EXCERPTED TEXT ▸
Wednesday, November 28, 2012

School #77 Photos c1949

School #77 began on September 6, 1932, to help alleviate the crowding in nearby elementary schools.  With the development of neighborhoods north of Pleasant Run Parkway and eventually along East 10th Street, Indianapolis Public Schools officials scrambled to find classroom space.  The first building was to be temporary, but would serve as a school nearly twenty years on the northeast corner of Arlington Avenue and Pleasant Run Parkway.  The school district built a more permanent structure on the site in 1952.

In these historic photos, likely taken around 1949, school children gather on the front yard of IPS #77. In the top photo, some young women raise the American flag. You will note that they have their hands over their hearts. In the second photo, patrol boys gather on the steps. If you recognize any of these folks then drop me a note at sleeth28@rock.com. The historic images are courtesy of Larry Muncie, a local historian and author.

Girls raise the flag (c1949) at IPS #77 on Arlington Avenue

Patrol Boys (c.1949) IPS #77 on Arlington Avenue

School #77 is a charter school in 2012

Sunday, November 25, 2012

Film Clip: Charles Dorn's Standard Grocery and a Grand Avenue Scene c1933

Charles Dorn, a popular Irvington grocer, operated a Standard Grocery Store on the northwest corner of Brookville Road and Grand Avenue. In this very brief clip, c. 1933, patrons exit and enter the store.  The final scene shows some employees standing along South Grand Avenue.  Behind them, you can see houses on the eastern side of the street (400 block).  I have included a shot of those dwellings in 2012.  This historic film is courtesy of Larry Muncie.


video





400 block of South Grand Avenue in 2012


Saturday, November 24, 2012

Film Clip of Charles Dorn's Standard Grocery and the Nearby Horner House c.1933

Charles Dorn operated a small Standard Grocery store on the northwest corner of Brookville Road and Grand Avenue. (just east of South Emerson Avenue) Sometime in the early 1930s, a family member or friend filmed Mr. Dorn and some of his workers as they exited the store.  Mr. Dorn can be seen wearing a hat and smoking a cigar.  Larry Muncie, a local historian, remembers going to the store during World War II with his mother Margaret Muncie and his Aunt Gladys Shimer.  During the war years, Mr. Dorn could only carry canned goods because of the rations on meat and other items. Eventually, a Standard Grocery Store would be built on East Washington Street. Mr. Dorn's store still stands today although it has been drastically altered and is now a church.

YOUR TASKS ▸
**1)** Based on the local history posts above, state whether each statement agrees with them, answering yes or no and quoting the deciding words exactly. (a) School #77 opened on September 6, 1932. (b) The more permanent school building was constructed in 1949. (c) Mr. Dorn's store has since been demolished.
**2)** Reproduce verbatim the portion of the local history posts running from "Film Clip of" down to "now a church.".
**3)** Extend the local history posts, beginning after their final sentence.

DATASET EXCERPTS ▸
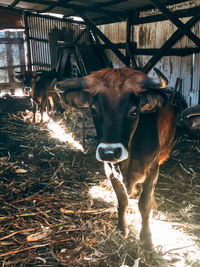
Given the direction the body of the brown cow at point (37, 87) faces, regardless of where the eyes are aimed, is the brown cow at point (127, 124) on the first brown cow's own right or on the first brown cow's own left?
on the first brown cow's own left

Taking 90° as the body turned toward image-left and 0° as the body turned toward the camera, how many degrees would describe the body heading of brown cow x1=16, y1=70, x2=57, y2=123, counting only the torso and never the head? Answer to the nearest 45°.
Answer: approximately 45°
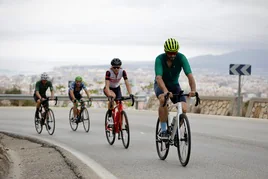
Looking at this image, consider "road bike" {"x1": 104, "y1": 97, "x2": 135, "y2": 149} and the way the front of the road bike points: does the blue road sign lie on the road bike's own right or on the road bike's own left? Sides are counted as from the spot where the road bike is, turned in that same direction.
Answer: on the road bike's own left

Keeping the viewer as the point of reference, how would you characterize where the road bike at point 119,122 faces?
facing the viewer and to the right of the viewer

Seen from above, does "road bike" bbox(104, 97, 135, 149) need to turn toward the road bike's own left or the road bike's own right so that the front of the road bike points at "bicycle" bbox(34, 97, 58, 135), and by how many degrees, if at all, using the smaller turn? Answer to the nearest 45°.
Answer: approximately 180°

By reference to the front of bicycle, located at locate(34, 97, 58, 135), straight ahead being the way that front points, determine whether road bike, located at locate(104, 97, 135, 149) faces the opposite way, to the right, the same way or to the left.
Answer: the same way

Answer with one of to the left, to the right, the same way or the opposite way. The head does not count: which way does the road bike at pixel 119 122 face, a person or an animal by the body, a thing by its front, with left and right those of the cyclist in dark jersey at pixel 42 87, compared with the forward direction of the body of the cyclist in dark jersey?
the same way

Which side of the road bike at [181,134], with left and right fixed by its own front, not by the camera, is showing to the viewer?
front

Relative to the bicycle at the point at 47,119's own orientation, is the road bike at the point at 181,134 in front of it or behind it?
in front

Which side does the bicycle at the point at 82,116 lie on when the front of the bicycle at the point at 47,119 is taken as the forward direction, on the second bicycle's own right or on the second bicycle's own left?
on the second bicycle's own left

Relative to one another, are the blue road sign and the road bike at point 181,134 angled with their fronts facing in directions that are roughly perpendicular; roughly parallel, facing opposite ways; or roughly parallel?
roughly parallel

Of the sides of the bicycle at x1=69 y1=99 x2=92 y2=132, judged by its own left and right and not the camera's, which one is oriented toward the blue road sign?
left

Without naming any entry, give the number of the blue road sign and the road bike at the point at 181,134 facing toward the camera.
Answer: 2
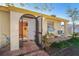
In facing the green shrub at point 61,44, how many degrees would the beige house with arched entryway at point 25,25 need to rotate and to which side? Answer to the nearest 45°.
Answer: approximately 45° to its left

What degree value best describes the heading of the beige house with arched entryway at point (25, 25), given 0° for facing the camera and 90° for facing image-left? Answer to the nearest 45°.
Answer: approximately 315°
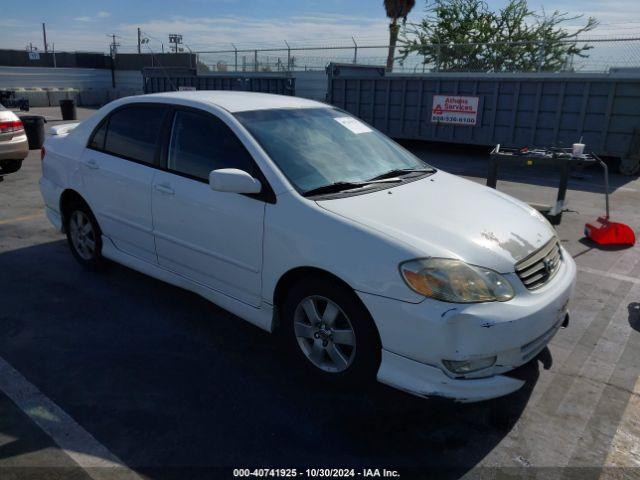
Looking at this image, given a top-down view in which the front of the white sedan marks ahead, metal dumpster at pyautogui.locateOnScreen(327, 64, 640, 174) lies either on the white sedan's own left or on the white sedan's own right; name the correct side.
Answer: on the white sedan's own left

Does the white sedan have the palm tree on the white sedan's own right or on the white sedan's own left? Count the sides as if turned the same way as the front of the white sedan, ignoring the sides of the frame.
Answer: on the white sedan's own left

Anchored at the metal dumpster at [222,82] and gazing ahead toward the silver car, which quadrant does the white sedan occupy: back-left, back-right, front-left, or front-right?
front-left

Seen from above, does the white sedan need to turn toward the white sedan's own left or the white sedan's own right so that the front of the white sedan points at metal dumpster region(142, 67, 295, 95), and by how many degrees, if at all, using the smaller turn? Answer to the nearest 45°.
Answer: approximately 135° to the white sedan's own left

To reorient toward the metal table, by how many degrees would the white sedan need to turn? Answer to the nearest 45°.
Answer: approximately 90° to its left

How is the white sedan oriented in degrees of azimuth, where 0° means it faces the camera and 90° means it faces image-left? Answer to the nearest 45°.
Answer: approximately 315°

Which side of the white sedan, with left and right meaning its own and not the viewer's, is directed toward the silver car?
back
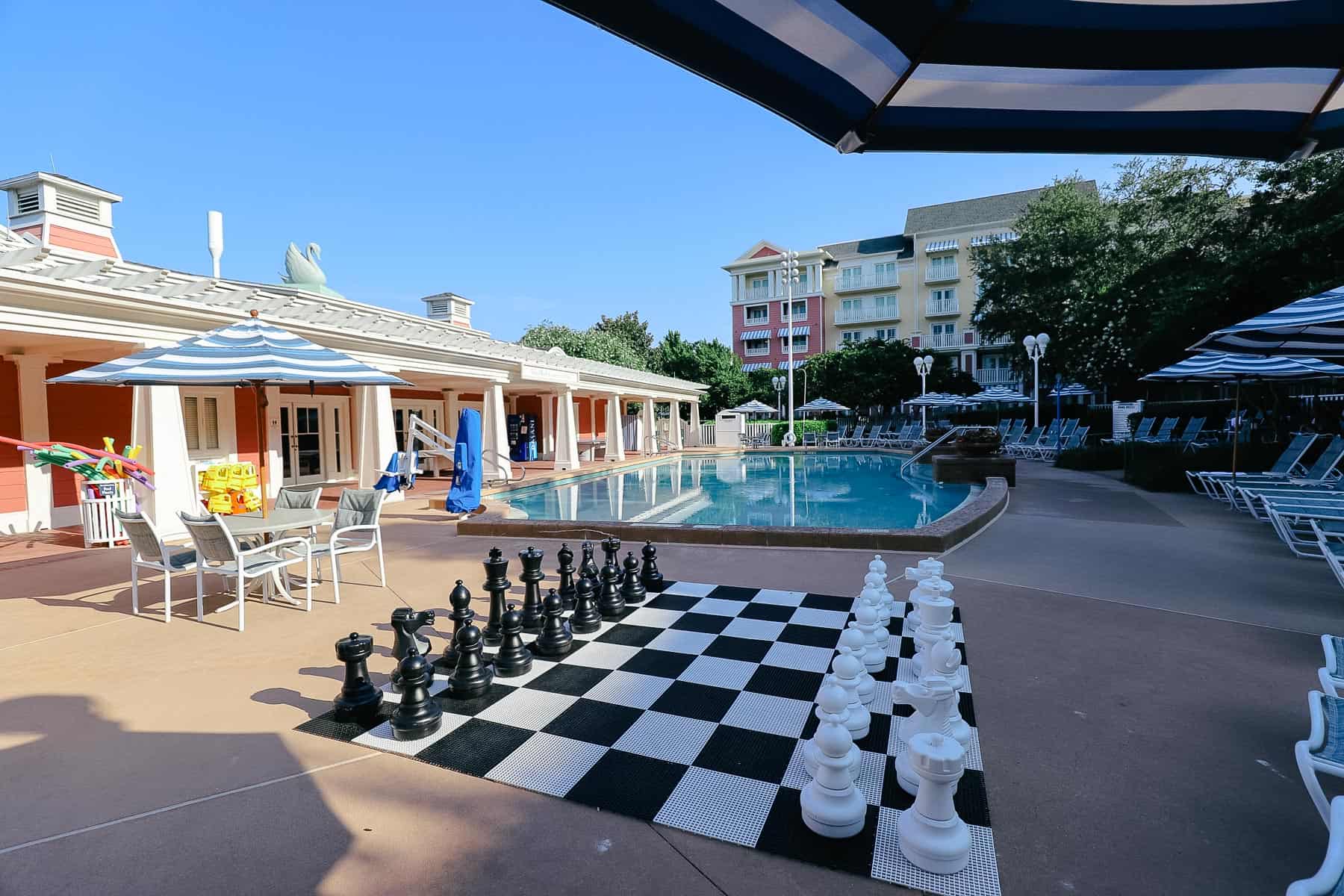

RESPONSES BY TASK ▸
**1)**
(a) Yes: "School #77 began on September 6, 1932, to help alleviate the crowding in nearby elementary schools."
(b) No: "The school district built a more permanent structure on the site in 1952."
(c) No: "Mr. Dorn's store still stands today although it has been drastically altered and is now a church."

**2)**
Film Clip of Charles Dorn's Standard Grocery and the Nearby Horner House c.1933

Charles Dorn operated a small Standard Grocery store on the northwest corner of Brookville Road and Grand Avenue. (just east of South Emerson Avenue) Sometime in the early 1930s, a family member or friend filmed Mr. Dorn and some of his workers as they exited the store.  Mr. Dorn can be seen wearing a hat and smoking a cigar.  Larry Muncie, a local historian, remembers going to the store during World War II with his mother Margaret Muncie and his Aunt Gladys Shimer.  During the war years, Mr. Dorn could only carry canned goods because of the rations on meat and other items. Eventually, a Standard Grocery Store would be built on East Washington Street. Mr. Dorn's store still stands today although it has been drastically altered and is now a church.

**3)**
video



So you know what you are seeing, I have included a sequential history by clip:

0-5 seconds--The exterior of the store

6-20 seconds--You can see the employees exiting the store and playfully posing for the camera. Behind them, you can see a bungalow on the southside of Brookville Road near Emerson and a brief shot of the Horner House on South Emerson.  Towards the end of this segment, you can see Mr. Dorn standing along the Grand Avenue side.  A small bungalow on Grand is behind him.

22--27 seconds--You can see a young man come from around a bus parked on Brookville Road.  Behind him, you have a clear shot of the Horner House on South Emerson Avenue.

This amazing film clip is courtesy of Larry Muncie. I am working to get rid of the labeling on the film. Contemporary images show the same views in 2012.

Charles Dorn's Standard Grocery in 2012

The Horner House has recently been purchased. You may follow their blog by clicking on my favorite links.

Friday, November 23, 2012

Reunion at New York Street Double c1943

Orville and Alice Bowman dwelled in their duplex located at 5755 East New York Street for many years. The couple hailed from Ohio and raised their three sons, Gerald, Deforrest (Forry), and Albert in the house. Mr. Bowman was an insurance salesman.  The Bowman double was valued at $10,000 in the 1930 Federal Census.

In 1943, the Bowman sons gathered for a reunion with their parents.  In the top photo, Deforrest and his wife Marilois and his son, Michael, posed with his brother, Gerald, sister-in-law, Maxine, and his nephew, Richard in the family home on East New York Street.  The families gathered in the dining room for this photo.  Note the wonderful light fixture above the men.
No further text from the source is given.